Embracing the indoors and getting comfortable on your sofa is good for the soul too. Whether you call a friend, read a book, watch television (programming is always better in the winter months!), take up knitting, go through old photos or listen to a podcast, do it in the warm comfort of the sofa and those dark nights won’t seem so bad. Snuggle up with blankets, cushions, and light a few candles around the room for an extra cosy touch.

 

Comfort Food

Overeating isn’t a good idea, but eating well is the perfect way to get through a dark night. We need good reserves of energy and there’s no better winter supper than a hearty stew, a rich cottage pie or a spicy curry – all of which can be vegetarian too. If you make it yourself, it’ll cost less, be more nutritious, and pass the time! Stock up on kitchen accessories and use the chilly months to become a culinary master.

 

Get an Early Night

Part of the winter blues is having to get up in the dark, and if you haven’t slept well or long enough, then the morning gloom is made worse by the grumps.
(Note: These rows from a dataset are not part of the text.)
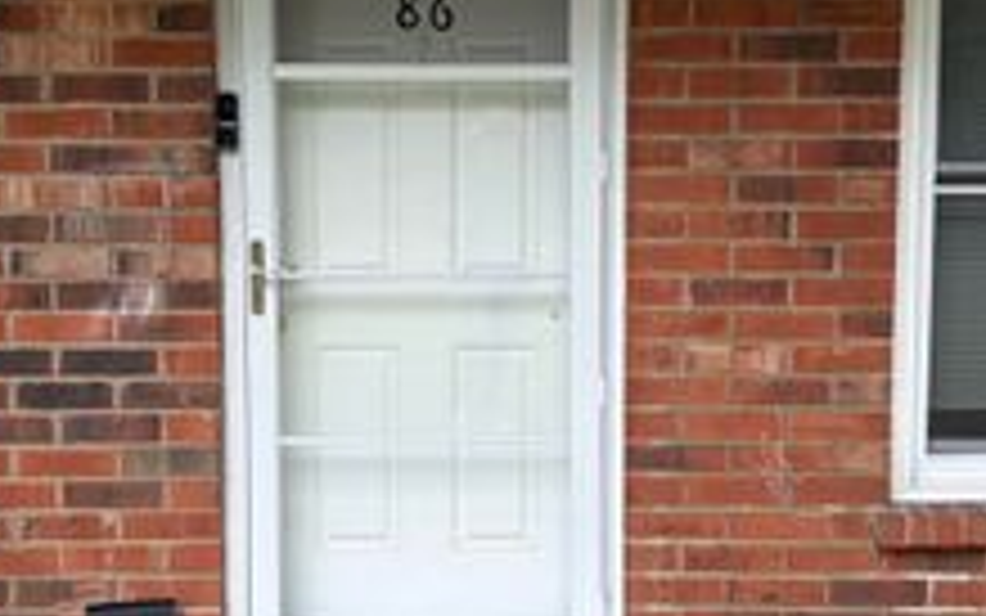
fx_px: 1693
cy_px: 295
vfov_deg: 20.6
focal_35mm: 63
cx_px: 482
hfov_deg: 32.5
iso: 40
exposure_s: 1/309
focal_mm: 5.96
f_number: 1.6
Go to bed early and get a good night’s sleep, you’ll feel much better. Don't forget to turn your bed into a snuggly sanctuary of warmth though, or you'll be waking up with frosty toes.

 

And if all else fails, book a holiday and get yourself a good dose of winter sun! And in the meantime, it’s the shortest day on 21st December, so after that, the days are getting longer. With time flying the way it does, we’ll be sitting outside in daylight at 9pm again before you know it.